*Отрывок текста:*

В поезде мне пришлось ехать с профессиональной тувинской гадалкой. Она, глядя на мою крайнюю нищету, все хотела меня покормить. Но, получив отказ, предложила кинуть карты. Когда я и от этого отказался, сказала, что деньги с меня не возьмет.

Мотаю головой, мол, нет, не нужно. Помолчав, сказала, что едет в Мариуполь хорошо заработать. Пригласили жены директоров металлургических заводов. Очень хорошо платят, на деньги не смотрят, хотят знать все свое будущее. Вдали показались трубы двух главных кочегарок, мариупольских «Ильича» и «Азовстали». Теперь, в двадцать третьем, они все разрушены. Не знаю, что она им напророчила. Но все боссы вывезли немало денег на Запад. А. В. Савчук, владелец Тяжмаша (ОАО «Азовмаш») вывез все в Париж. И семью свою. Там и умер от рака горла. А его рабочие работали на него без получки. Чтобы не убегали, их приковывали к станкам. Мой свояк был охранником на Тяжмаше. Ему не заплатили за три или четыре года. Он ждал лет десять. Теперь уже никто не заплатит. Беззакония сменили развалины. Рабы мертвы, как и их хозяева. От вида десятков труб кочегарок сжалось сердце. Россия кончилась, начиналась Украина.

*Что нужно сделать:*
Перепишите слово в слово кусок отрывка про поездку в Мариуполь, начиная со слов «Мотаю головой, мол, нет, не» и дальше до слов «кончилась, начиналась Украина.» включительно.

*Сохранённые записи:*
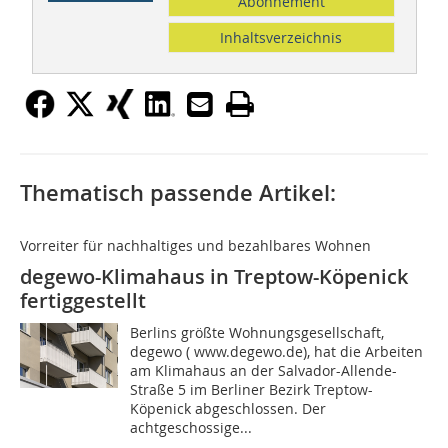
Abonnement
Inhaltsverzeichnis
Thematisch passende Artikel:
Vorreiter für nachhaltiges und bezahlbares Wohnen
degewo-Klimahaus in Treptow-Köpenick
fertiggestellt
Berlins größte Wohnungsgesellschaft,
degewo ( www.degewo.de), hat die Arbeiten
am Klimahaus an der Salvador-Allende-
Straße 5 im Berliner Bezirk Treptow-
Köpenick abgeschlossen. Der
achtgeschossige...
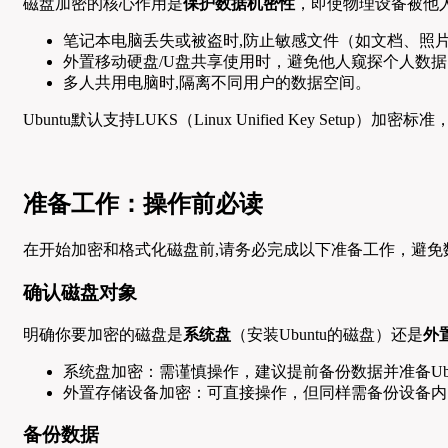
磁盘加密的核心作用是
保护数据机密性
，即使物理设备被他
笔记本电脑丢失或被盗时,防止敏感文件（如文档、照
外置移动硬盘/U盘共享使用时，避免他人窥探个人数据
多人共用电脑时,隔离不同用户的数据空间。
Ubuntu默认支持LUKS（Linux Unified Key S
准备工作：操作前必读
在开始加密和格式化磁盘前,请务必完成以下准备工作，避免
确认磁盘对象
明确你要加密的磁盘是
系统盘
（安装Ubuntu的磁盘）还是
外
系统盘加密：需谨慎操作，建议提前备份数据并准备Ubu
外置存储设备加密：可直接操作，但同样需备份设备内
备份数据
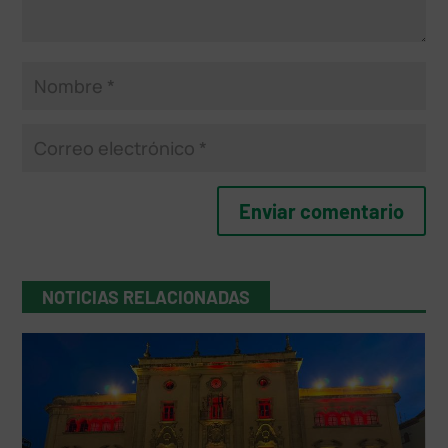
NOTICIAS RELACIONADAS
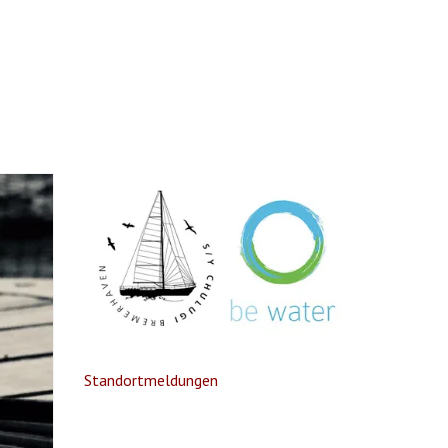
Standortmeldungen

...

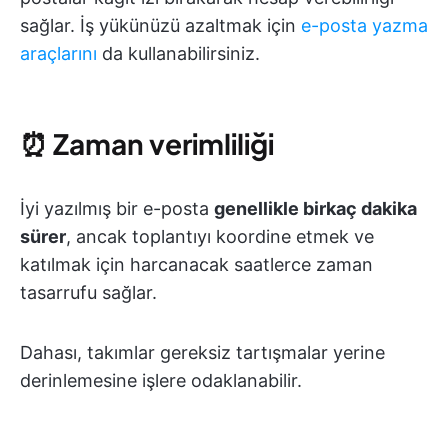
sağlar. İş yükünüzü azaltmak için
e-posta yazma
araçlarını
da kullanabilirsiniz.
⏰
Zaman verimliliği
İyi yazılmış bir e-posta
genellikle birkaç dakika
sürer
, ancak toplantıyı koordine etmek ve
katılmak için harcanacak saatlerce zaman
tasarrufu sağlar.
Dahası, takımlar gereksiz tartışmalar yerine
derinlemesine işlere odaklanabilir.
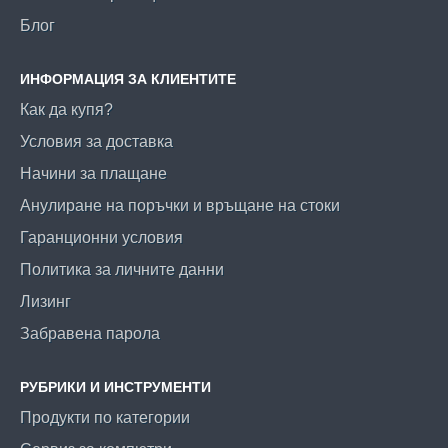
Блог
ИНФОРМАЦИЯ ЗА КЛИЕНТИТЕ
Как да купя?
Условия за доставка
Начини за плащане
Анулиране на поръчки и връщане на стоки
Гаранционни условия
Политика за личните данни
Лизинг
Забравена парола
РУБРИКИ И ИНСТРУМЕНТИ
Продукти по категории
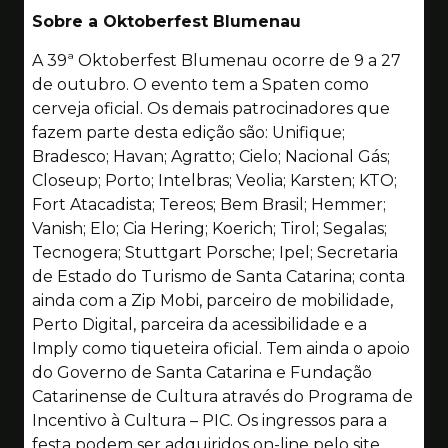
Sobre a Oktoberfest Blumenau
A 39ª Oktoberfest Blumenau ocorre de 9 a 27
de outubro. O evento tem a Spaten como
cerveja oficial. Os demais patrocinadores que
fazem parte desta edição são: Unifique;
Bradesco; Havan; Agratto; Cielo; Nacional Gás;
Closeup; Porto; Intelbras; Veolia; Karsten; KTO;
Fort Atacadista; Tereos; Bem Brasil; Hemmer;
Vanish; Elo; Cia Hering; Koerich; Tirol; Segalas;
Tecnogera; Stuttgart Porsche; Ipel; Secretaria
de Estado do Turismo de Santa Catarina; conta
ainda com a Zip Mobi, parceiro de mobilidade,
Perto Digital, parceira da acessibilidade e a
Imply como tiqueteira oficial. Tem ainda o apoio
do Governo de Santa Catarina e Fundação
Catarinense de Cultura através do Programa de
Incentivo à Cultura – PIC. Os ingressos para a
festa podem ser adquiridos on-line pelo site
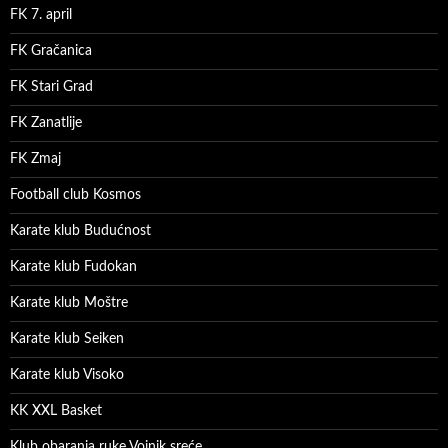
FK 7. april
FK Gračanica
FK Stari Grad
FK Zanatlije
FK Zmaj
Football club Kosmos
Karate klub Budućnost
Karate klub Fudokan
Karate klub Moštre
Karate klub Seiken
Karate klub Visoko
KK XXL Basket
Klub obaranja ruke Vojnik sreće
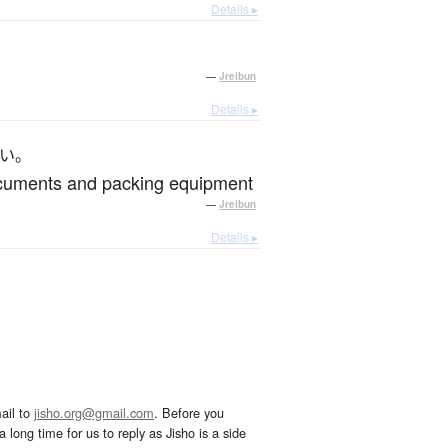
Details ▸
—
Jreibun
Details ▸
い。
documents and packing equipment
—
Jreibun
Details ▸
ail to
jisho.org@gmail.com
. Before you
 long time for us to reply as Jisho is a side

* * *

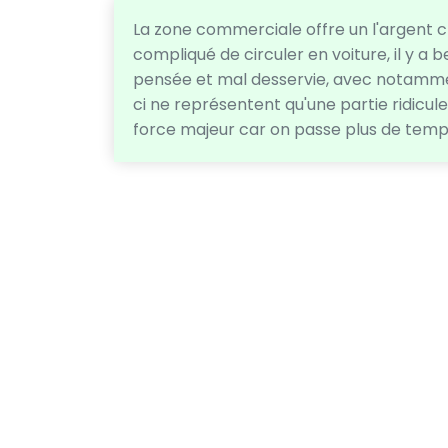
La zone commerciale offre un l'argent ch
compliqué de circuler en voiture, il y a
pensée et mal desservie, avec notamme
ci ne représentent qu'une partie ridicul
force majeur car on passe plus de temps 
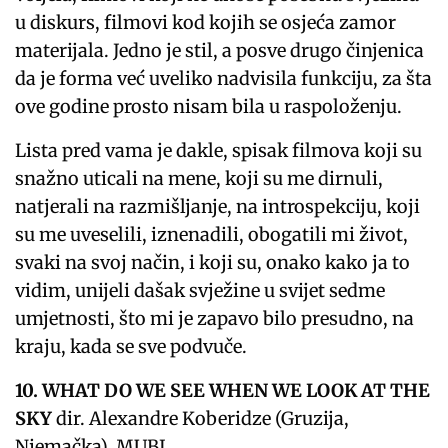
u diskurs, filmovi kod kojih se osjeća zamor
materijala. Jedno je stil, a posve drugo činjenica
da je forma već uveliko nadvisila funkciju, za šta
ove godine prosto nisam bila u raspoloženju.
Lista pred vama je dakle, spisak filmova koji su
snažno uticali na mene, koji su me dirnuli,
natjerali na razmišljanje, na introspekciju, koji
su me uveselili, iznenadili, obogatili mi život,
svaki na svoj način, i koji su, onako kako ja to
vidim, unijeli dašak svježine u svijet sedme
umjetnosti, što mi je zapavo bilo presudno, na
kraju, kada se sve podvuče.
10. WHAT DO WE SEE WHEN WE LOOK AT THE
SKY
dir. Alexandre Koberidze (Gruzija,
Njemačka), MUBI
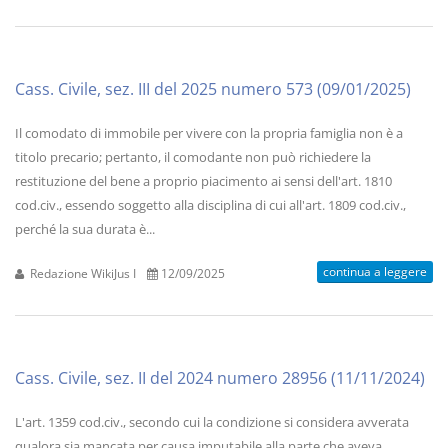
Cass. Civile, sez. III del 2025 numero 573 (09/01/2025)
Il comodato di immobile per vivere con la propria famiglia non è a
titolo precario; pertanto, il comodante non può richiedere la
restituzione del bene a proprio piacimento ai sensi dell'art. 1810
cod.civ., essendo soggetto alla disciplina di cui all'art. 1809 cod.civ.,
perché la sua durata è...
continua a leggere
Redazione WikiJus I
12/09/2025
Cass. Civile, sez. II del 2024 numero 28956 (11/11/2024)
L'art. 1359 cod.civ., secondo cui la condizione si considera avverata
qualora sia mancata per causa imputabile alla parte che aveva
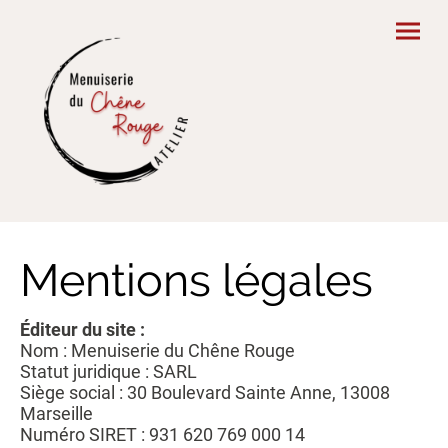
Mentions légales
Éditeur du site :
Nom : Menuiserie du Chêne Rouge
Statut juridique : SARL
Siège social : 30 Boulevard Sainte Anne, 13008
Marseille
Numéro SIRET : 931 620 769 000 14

*Готовое решение:*
Мотаю головой, мол, нет, не нужно. Помолчав, сказала, что едет в Мариуполь хорошо заработать. Пригласили жены директоров металлургических заводов. Очень хорошо платят, на деньги не смотрят, хотят знать все свое будущее. Вдали показались трубы двух главных кочегарок, мариупольских «Ильича» и «Азовстали». Теперь, в двадцать третьем, они все разрушены. Не знаю, что она им напророчила. Но все боссы вывезли немало денег на Запад. А. В. Савчук, владелец Тяжмаша (ОАО «Азовмаш») вывез все в Париж. И семью свою. Там и умер от рака горла. А его рабочие работали на него без получки. Чтобы не убегали, их приковывали к станкам. Мой свояк был охранником на Тяжмаше. Ему не заплатили за три или четыре года. Он ждал лет десять. Теперь уже никто не заплатит. Беззакония сменили развалины. Рабы мертвы, как и их хозяева. От вида десятков труб кочегарок сжалось сердце. Россия кончилась, начиналась Украина.